There was no record of an Irene Richardson giving birth to a child in the hospital.

No record of an Infant Richardson at all.

No Dr. Philip Waring had ever been connected with the hospital in any way.

When the phone call was over, the two women looked at each other, Mary Anderson now feeling as numbed as Barbara Sheffield. “What are we going to do?” Mary asked, suddenly fully understanding — and sharing — Barbara’s obsession to find the truth of Kelly’s origins.

Barbara barely heard the question, for she already knew what had to be done.

She wondered if she would be able to bear to stand in the cemetery one more time, gazing at the crypt in which her first child lay.

She wondered if she would be able to watch them open it.

But most of all, she wondered if she would be able to stand the awful reality of finding it empty.

• • •

Tim Kitteridge sighed heavily, his large hands spreading across his desk in a gesture of helplessness as he faced Ted Anderson. “I still don’t see what it is you expect me to do. If your father’s sick—”

“He’s worse than sick,” Ted exploded. “He’s dying. He’s dying, and he’s gone off into the swamp somewhere!”

“Now, you don’t know that,” Kitteridge replied. “All you know is that he wasn’t in his office. That’s a big development out there—”

“I searched it,” Ted repeated for what seemed like the fifth time. He felt his temper rising, but struggled to control it. After he’d left his father early that morning, he’d gone to Warren Phillips’s house and then to the hospital.

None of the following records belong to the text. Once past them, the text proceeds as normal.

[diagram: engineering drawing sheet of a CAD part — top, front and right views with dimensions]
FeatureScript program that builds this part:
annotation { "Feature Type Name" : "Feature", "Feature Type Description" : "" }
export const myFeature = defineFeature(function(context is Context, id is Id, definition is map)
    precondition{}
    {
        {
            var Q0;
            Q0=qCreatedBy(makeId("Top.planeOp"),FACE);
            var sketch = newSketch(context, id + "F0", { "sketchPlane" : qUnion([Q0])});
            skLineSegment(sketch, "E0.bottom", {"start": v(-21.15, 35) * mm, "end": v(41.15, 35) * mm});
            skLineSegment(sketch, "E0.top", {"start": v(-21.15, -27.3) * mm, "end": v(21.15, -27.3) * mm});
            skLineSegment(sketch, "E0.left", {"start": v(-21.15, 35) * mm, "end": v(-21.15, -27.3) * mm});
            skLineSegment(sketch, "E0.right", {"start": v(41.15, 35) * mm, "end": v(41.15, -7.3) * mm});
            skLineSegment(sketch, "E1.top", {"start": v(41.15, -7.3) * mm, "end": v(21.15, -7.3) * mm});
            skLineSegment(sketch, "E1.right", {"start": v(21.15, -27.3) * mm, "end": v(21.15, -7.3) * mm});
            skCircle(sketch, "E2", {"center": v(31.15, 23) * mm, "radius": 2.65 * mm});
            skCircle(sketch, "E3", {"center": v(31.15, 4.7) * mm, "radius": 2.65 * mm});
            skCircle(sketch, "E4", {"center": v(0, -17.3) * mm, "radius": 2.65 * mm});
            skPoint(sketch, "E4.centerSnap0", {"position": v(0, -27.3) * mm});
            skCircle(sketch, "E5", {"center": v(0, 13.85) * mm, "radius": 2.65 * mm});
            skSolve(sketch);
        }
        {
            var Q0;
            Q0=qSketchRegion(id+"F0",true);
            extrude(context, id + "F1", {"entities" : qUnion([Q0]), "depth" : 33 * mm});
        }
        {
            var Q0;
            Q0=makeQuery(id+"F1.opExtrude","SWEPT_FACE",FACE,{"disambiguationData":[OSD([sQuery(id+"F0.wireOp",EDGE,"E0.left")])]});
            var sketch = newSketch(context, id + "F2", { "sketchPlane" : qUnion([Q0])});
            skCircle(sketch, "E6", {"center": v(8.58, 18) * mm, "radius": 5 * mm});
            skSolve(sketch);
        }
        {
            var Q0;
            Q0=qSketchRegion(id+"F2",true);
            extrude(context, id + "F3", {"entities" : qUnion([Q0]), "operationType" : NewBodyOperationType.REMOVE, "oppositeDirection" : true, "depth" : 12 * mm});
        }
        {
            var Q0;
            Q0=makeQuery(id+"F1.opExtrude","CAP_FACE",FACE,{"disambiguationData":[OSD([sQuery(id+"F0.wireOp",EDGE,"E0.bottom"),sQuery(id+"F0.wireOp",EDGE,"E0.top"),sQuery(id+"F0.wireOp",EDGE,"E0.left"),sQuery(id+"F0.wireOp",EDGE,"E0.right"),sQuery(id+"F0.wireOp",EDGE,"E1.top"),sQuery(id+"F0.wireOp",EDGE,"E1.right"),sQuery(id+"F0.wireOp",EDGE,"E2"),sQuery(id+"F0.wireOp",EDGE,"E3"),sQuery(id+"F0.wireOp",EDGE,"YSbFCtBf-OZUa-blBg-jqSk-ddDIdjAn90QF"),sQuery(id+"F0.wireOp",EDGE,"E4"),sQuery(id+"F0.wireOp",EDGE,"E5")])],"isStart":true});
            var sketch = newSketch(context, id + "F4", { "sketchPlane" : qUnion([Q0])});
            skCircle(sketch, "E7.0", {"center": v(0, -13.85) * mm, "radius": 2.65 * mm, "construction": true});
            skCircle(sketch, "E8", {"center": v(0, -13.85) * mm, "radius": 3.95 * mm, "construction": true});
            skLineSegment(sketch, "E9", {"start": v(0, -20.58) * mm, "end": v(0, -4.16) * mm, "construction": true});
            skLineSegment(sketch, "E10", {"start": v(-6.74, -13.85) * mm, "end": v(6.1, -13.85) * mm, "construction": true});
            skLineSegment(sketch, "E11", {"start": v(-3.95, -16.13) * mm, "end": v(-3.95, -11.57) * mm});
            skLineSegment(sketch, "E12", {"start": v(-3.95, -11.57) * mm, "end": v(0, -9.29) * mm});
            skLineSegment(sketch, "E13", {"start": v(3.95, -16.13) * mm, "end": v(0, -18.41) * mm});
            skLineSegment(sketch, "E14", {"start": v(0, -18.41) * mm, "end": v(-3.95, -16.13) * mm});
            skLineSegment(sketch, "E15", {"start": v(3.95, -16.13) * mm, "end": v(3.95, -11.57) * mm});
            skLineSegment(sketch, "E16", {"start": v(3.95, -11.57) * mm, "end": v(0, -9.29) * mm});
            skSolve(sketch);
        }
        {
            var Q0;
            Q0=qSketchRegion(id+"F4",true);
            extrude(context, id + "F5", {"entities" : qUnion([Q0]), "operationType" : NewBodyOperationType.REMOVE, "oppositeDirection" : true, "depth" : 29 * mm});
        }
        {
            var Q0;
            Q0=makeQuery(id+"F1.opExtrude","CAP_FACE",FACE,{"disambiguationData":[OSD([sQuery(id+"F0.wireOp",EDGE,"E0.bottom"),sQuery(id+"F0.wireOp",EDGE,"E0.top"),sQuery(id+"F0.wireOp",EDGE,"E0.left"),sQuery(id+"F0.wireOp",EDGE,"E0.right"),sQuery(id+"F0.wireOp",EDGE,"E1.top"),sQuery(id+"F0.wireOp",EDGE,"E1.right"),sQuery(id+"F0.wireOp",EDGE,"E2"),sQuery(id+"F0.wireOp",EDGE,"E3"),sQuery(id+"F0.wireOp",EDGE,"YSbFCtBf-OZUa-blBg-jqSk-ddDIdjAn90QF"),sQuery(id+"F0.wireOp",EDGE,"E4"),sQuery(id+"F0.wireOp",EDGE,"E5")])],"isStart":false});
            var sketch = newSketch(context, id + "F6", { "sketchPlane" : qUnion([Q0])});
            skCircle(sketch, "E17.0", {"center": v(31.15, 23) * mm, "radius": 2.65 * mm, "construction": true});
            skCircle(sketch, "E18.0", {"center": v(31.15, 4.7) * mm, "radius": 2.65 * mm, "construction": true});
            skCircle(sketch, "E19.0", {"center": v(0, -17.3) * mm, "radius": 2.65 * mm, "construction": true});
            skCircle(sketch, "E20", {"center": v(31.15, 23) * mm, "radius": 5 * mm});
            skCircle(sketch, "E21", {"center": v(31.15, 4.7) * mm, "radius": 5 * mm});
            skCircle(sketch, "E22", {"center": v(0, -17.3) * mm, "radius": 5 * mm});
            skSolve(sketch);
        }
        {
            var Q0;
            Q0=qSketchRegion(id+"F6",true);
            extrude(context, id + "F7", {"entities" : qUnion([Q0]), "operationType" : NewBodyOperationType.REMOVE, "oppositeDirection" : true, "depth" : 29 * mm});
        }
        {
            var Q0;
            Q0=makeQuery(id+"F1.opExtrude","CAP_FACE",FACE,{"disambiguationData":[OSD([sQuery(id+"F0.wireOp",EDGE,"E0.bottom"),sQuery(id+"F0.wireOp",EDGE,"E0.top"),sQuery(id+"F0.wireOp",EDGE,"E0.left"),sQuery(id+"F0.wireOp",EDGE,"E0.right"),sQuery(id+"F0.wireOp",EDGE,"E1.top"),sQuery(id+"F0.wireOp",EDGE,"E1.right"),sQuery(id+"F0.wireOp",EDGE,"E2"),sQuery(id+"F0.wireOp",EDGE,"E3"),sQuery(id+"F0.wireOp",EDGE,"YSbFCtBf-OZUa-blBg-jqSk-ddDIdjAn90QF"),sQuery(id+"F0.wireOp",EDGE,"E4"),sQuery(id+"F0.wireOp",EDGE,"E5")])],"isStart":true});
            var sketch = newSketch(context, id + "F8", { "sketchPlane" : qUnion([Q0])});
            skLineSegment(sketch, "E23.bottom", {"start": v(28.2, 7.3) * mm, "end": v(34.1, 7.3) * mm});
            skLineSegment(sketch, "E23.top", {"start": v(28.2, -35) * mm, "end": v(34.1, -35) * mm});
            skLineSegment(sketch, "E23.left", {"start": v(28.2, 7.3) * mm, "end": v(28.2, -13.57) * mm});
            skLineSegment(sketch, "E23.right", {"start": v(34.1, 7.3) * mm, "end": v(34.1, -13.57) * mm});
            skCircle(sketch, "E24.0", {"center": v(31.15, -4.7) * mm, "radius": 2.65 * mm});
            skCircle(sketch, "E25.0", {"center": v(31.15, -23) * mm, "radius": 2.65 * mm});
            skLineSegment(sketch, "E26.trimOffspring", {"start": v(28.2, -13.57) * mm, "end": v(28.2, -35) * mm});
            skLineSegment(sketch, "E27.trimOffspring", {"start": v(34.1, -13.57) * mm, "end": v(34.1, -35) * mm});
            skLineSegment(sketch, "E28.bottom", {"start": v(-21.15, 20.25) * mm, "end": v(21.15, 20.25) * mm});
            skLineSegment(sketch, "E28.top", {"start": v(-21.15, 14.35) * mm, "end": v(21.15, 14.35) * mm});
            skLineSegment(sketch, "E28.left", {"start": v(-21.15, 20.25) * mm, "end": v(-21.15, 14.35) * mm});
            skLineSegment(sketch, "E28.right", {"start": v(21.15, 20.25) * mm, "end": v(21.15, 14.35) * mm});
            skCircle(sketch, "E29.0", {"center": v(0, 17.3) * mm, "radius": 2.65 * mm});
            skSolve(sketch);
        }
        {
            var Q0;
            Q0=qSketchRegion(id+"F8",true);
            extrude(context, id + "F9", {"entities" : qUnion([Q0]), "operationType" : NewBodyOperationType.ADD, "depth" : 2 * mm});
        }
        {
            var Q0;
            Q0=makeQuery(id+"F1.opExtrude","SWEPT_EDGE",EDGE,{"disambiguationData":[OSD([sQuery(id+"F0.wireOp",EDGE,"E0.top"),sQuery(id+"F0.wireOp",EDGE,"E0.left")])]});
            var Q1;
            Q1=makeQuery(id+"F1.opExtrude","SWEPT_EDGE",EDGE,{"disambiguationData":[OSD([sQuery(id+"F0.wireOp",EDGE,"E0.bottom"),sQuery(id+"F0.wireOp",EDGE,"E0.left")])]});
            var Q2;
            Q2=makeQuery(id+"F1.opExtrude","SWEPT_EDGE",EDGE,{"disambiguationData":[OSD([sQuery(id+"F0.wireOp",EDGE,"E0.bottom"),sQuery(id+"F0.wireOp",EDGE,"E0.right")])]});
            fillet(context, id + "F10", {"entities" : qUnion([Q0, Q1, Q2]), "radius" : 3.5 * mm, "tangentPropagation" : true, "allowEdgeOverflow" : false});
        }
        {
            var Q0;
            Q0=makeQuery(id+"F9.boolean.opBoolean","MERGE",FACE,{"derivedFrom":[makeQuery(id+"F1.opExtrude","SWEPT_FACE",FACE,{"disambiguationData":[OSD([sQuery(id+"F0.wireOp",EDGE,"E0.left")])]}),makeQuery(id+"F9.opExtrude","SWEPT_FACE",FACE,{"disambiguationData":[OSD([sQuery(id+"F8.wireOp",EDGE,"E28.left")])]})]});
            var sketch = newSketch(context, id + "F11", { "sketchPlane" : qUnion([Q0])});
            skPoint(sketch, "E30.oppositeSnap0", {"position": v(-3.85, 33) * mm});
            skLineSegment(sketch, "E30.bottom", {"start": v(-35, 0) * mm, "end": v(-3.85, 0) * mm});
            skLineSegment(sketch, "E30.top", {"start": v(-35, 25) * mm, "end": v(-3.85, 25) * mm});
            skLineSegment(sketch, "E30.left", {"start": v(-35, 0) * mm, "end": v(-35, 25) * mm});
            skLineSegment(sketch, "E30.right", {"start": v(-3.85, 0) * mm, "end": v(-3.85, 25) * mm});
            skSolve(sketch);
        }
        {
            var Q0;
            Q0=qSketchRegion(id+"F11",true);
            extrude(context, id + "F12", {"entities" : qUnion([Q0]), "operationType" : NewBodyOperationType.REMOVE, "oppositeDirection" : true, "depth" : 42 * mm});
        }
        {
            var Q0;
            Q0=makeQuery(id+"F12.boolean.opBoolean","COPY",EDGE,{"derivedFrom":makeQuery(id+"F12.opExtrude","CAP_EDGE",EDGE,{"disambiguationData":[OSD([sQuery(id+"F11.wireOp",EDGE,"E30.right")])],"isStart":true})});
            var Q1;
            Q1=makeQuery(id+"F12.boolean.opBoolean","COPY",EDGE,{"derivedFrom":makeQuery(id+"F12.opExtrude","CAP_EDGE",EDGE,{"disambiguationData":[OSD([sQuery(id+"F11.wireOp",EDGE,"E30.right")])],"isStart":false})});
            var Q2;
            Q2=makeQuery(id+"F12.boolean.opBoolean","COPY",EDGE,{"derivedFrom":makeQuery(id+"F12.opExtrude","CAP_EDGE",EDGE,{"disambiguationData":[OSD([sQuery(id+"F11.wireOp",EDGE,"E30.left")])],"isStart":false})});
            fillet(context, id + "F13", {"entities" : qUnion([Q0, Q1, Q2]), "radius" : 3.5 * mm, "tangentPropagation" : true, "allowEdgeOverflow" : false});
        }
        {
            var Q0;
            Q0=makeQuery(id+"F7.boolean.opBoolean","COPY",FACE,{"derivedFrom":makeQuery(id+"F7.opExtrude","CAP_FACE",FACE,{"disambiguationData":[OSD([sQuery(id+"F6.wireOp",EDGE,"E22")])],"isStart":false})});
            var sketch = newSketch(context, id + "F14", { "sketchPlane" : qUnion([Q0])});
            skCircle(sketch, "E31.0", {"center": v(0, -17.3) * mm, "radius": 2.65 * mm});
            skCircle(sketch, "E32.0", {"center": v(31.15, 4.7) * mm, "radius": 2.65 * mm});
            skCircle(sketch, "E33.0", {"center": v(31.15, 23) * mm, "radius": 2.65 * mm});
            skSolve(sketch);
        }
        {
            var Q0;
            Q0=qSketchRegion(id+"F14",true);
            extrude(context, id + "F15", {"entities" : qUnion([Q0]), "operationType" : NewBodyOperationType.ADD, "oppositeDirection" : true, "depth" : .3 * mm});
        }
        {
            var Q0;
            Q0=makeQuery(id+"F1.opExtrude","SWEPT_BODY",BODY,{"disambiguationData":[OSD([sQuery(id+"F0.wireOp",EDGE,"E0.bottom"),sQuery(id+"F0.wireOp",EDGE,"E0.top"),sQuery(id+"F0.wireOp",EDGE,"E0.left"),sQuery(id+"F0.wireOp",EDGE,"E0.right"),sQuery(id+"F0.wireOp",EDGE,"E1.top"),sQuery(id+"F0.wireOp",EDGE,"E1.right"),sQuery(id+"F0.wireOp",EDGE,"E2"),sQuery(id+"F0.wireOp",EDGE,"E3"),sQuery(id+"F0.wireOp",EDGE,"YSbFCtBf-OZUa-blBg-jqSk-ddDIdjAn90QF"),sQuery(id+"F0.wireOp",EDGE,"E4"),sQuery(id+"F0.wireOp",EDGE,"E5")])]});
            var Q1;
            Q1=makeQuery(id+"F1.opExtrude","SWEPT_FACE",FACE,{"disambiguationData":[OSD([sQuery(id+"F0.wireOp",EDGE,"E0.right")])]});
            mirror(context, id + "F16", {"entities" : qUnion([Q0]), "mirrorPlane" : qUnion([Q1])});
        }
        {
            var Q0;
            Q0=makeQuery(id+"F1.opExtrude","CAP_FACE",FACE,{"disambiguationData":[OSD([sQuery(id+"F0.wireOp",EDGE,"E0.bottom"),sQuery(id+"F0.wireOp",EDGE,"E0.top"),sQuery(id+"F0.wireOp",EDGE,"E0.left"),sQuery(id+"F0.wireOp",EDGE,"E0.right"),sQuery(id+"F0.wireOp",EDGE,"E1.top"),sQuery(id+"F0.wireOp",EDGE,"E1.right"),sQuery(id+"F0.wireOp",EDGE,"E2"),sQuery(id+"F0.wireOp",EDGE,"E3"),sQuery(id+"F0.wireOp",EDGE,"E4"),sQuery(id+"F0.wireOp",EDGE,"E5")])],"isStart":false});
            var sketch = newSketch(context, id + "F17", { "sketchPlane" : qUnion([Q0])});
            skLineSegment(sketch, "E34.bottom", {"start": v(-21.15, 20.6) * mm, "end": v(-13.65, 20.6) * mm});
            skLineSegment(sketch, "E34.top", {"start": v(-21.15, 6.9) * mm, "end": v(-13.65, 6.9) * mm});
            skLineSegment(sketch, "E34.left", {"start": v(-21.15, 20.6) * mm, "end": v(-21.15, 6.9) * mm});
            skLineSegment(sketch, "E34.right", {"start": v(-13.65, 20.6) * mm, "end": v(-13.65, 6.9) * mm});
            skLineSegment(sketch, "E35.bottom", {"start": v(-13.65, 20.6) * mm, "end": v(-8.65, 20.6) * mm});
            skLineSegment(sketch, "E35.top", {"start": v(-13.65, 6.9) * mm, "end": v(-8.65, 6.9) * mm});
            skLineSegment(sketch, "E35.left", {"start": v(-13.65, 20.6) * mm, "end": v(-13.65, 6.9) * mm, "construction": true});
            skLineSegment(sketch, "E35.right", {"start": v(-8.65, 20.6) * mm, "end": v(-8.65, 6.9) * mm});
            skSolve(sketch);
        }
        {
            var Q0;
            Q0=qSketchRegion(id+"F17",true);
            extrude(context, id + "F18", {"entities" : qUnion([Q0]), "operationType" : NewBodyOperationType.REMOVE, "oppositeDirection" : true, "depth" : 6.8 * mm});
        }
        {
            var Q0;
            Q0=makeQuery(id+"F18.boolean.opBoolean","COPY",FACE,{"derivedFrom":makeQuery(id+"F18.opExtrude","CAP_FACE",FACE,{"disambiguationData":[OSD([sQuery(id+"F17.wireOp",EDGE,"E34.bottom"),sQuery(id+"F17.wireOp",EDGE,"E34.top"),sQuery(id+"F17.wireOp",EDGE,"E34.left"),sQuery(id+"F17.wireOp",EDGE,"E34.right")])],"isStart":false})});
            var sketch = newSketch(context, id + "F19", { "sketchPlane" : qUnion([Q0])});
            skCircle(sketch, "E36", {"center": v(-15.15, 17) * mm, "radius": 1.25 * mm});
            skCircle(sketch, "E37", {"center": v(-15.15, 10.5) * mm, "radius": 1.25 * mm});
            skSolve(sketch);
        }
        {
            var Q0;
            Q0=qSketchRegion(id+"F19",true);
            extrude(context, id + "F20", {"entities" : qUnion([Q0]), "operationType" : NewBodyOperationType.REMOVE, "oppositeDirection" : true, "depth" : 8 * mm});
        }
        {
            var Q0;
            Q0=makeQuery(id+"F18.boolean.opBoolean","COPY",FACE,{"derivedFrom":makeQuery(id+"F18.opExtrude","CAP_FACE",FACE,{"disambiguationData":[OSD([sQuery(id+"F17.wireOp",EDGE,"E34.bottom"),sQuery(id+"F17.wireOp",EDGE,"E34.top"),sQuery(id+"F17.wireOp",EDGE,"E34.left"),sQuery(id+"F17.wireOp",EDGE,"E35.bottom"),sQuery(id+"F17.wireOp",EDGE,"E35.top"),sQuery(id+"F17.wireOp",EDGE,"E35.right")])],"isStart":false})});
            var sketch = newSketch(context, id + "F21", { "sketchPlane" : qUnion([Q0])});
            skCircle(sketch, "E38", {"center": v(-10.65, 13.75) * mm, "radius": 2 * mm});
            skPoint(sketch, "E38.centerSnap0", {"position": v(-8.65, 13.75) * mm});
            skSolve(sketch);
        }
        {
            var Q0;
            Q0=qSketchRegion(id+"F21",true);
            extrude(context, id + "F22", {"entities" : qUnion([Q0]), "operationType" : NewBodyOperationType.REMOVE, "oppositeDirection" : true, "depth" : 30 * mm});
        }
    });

Phillips had been in neither place, nor did anyone know where he might be. “I’ll page him,” Jolene Mayhew had told him, but after five minutes with no reply to the page, he’d demanded an ambulance, and gone back out to the construction site.

To find that his father was gone.

Taking the paramedics with him, he’d searched every house on the site, every possible place where his father could have been hiding. When the crew had arrived for work, he’d sent them out, too, certain that somewhere on the hundred acres of Villejeune Links Estates his father would be found.

But there had been nothing.

Nothing, until one of the men had found tracks at the edge of the canal. That was when he’d come to the police station and tried to enlist Tim Kitteridge’s help. He’d told him the whole story, but even as he talked, he’d seen the skepticism in the police chief’s eyes.

“Now come on, Anderson,” Kitteridge had told him after he’d described how his father had looked early that morning. “Nobody ages like that overnight. And I know your father — he’s strong as an ox, and works harder than most men half his age.”

“And he looks half his age, too,” Ted had shot back. “Phillips has been giving him some kind of shots. I don’t know what they are, but I saw what happened to him a week ago. It was like watching the fountain of youth or something. He was feeling really bad, and looking terrible, and an hour later he was fine! But this morning he looked like he was dying!”